Fairy economy is a general, holistic ideal, which depreciates into the specific, atomistic.
Nobody would approve the instantiation of a "Vertical Cylinder on rank 5," for example, if you could equally declare: "Vertical Cylinder (covering the entire board)."
Similarly, your #2 must exclude one unit from the rules affecting all others -- this is a slight imperfection (but quite necessary; and when necessary, completely acceptable).
There is a reason that the universal application of this condition is more difficult for you to achieve (than a protracted series of explicitly necessary instantiations) -- this is precisely due to the fact that the ideal form is more difficult to achieve (it's the same reason a flush beats a straight)!
I hope you manage to correct it.
|(15) Posted by Jacques Rotenberg [Sunday, May 18, 2014 16:49]; edited by Jacques Rotenberg [14-05-18]|
After 1.Kg2 there is a dual
in the 2# no solution ok. let's try this (in the meantime it is what I found) :
(= 11+12 )
Locomotives b5, e8
|(16) Posted by Jacques Rotenberg [Sunday, May 18, 2014 16:53]; edited by Jacques Rotenberg [14-05-18]|
It seems like those who have ideals do not live in the same world as I do.
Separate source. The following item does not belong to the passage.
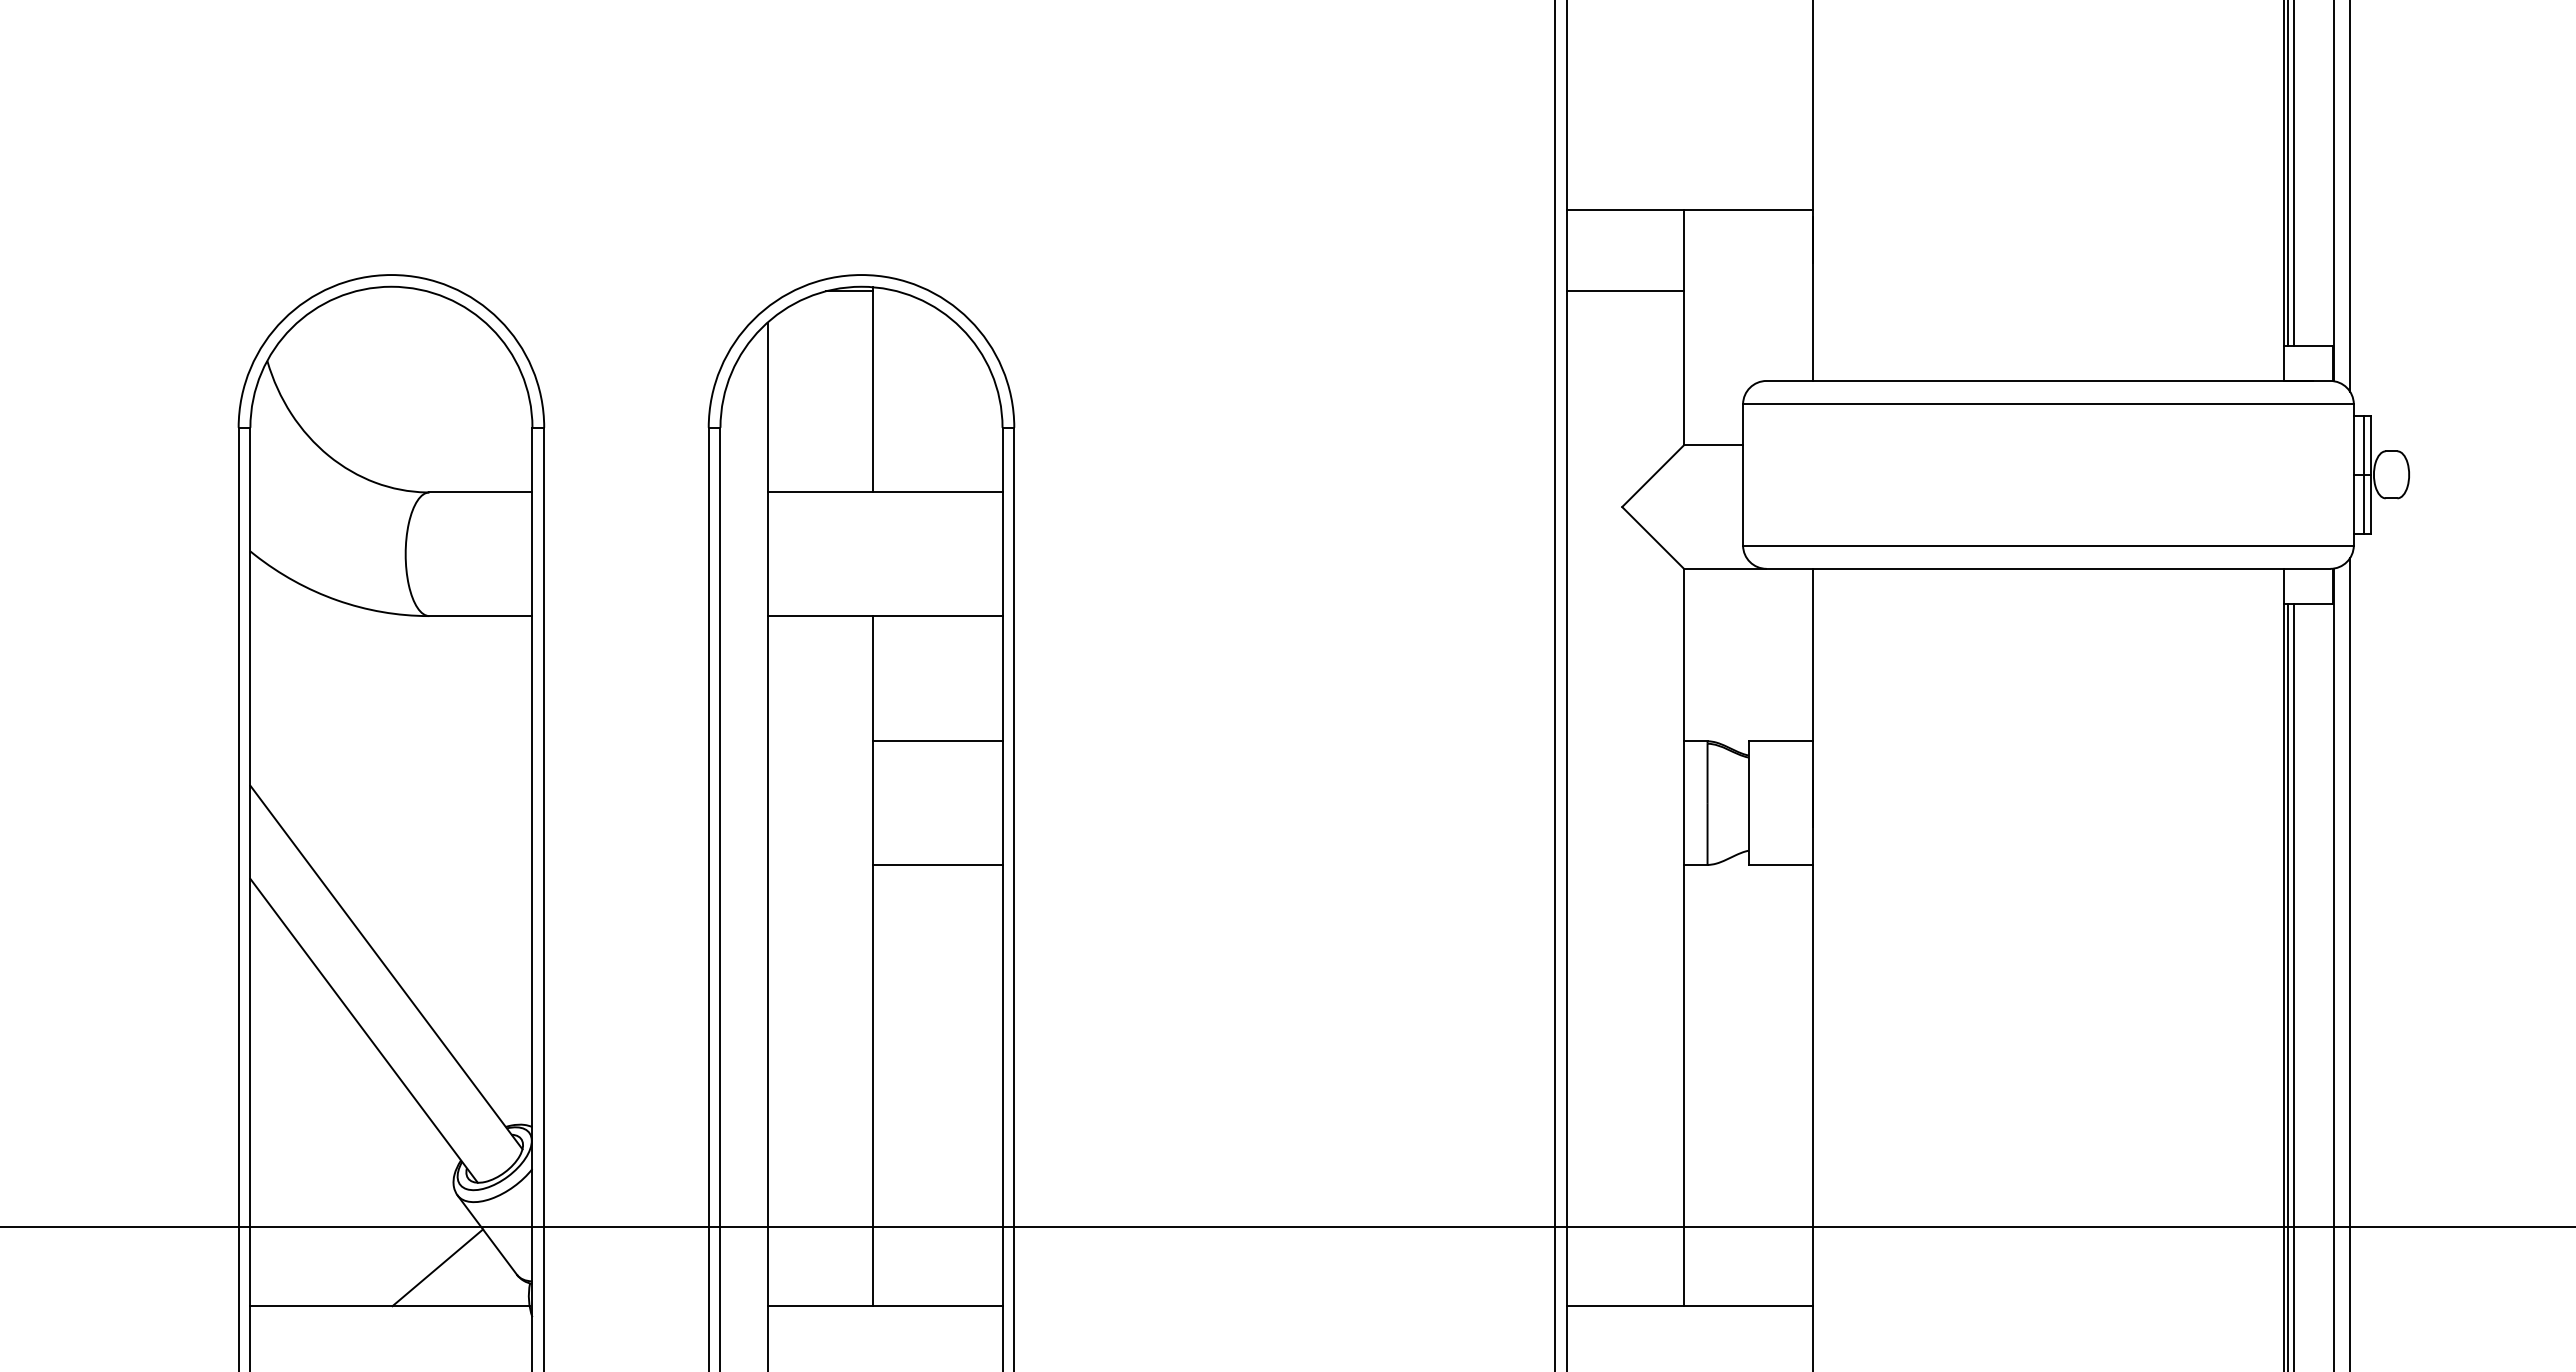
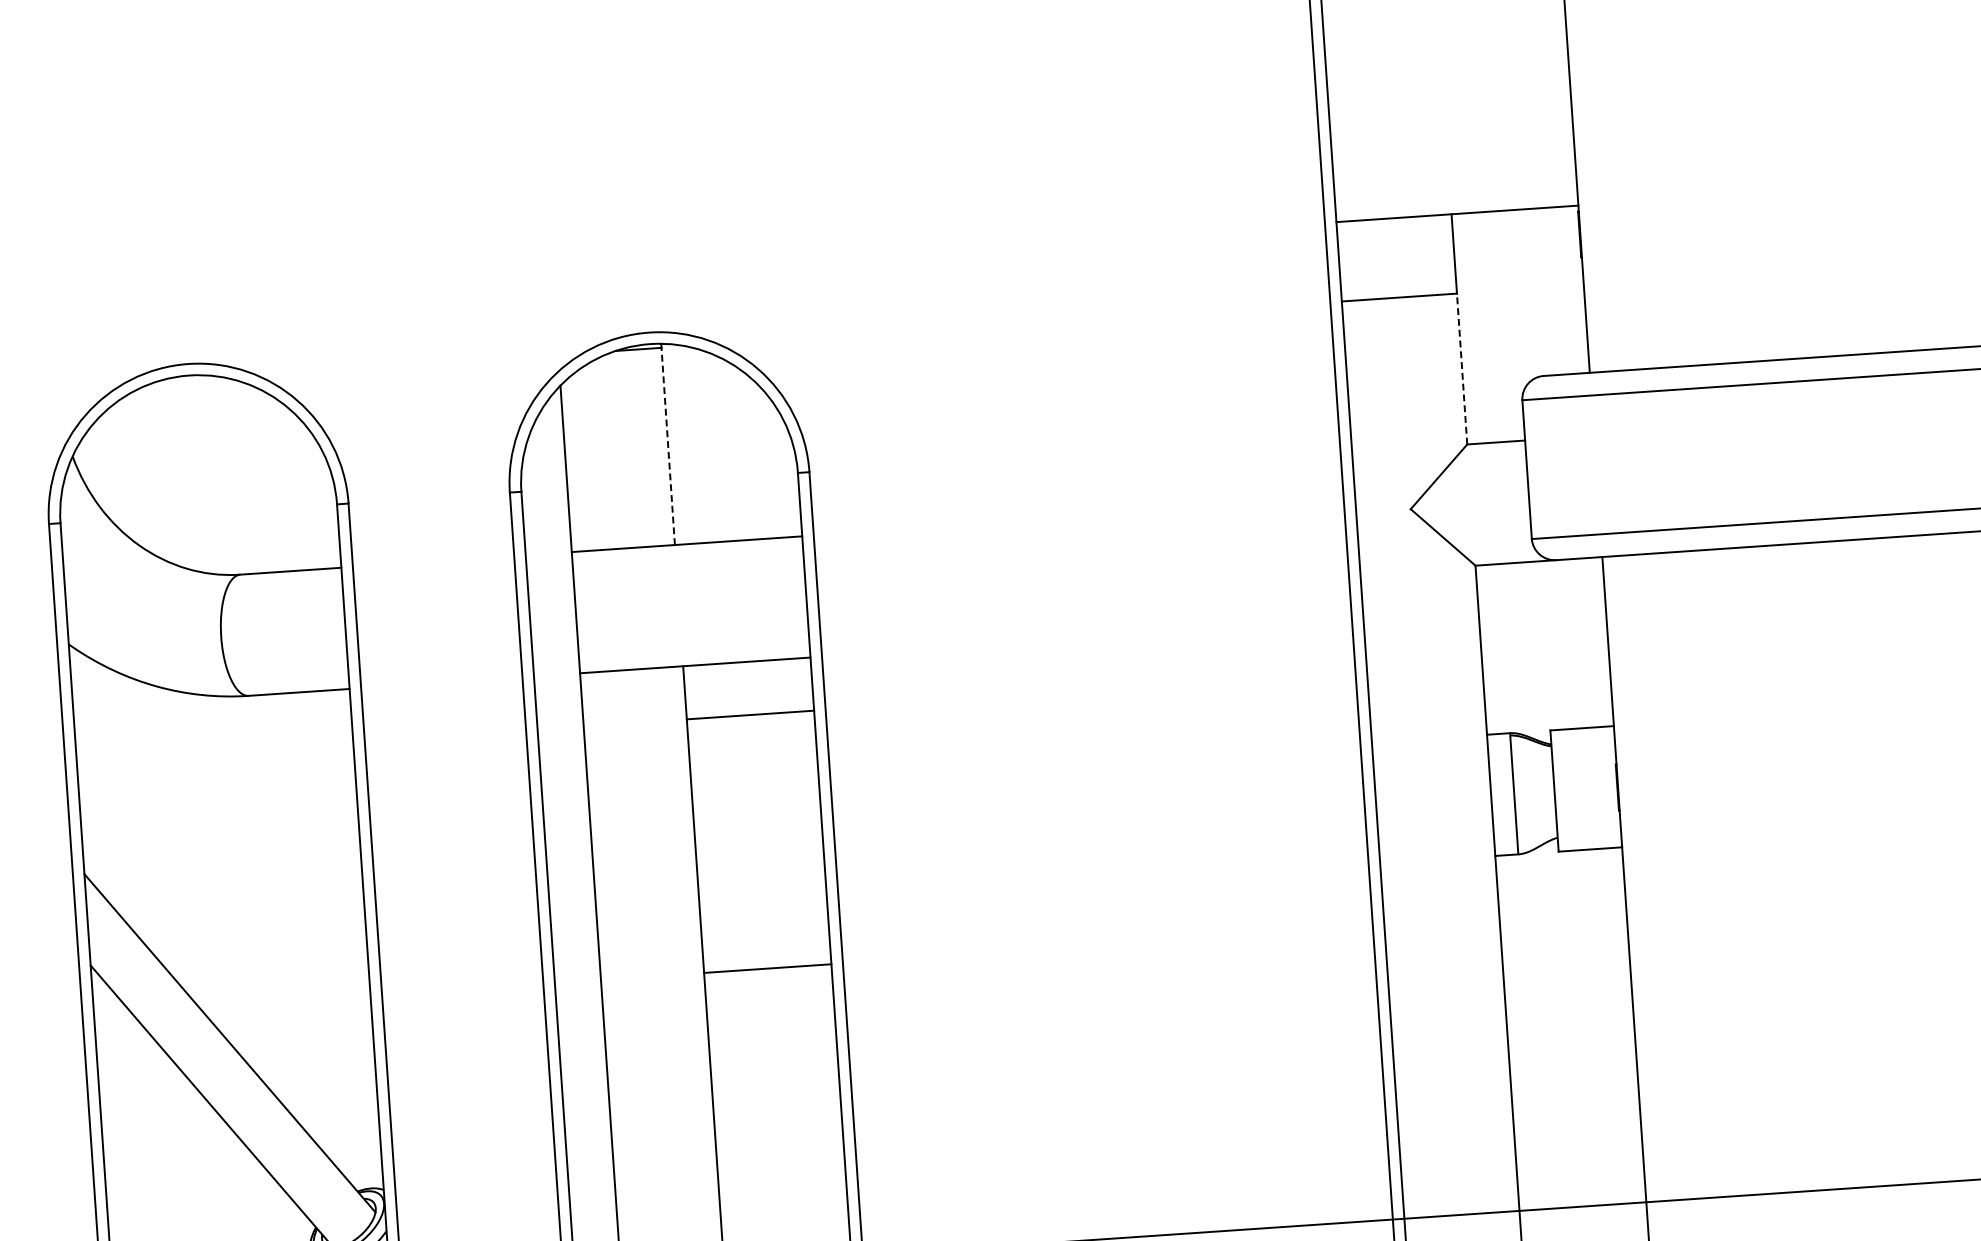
line: (1684, 368) -> (1462, 369), solid -> dashed
line: (872, 391) -> (668, 446), solid -> dashed
line: (937, 741) -> (750, 715), moved
line: (937, 864) -> (767, 968), moved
|(17) Posted by Kevin Begley [Sunday, May 18, 2014 17:01]; edited by Kevin Begley [14-05-18]|
Does a straight defeat a flush, in your world?
In the ideal world, the rest of us generally favor (and strive to achieve) the most universal pattern (which is generally the most elusive).
Observe what happens if you apply the condition universally, in your #2, for example... the universal form would impose a far greater challenge upon you.
|(18) Posted by Hauke Reddmann [Sunday, May 18, 2014 17:07]|
While we're at Dynamo, there is also a certain
relation to Imitators. (Which is a waggon, so to say.)
|(19) Posted by Jacques Rotenberg [Sunday, May 18, 2014 17:08]; edited by Jacques Rotenberg [14-05-18]|
I try to tire people as little as possible
|(20) Posted by Kevin Begley [Sunday, May 18, 2014 17:14]; edited by Kevin Begley [14-05-18]|
In the interest of friendship (and with some trepidation that the conversation might devolve), I don't want to press you too far on the point.
With every fiber of my being, I disagree with the fairy economy philosophy you have advanced, here; but, I'll give you the last word, so we can return to some more good Locomotive examples (which I am quite enjoying -- and we call all agree on that).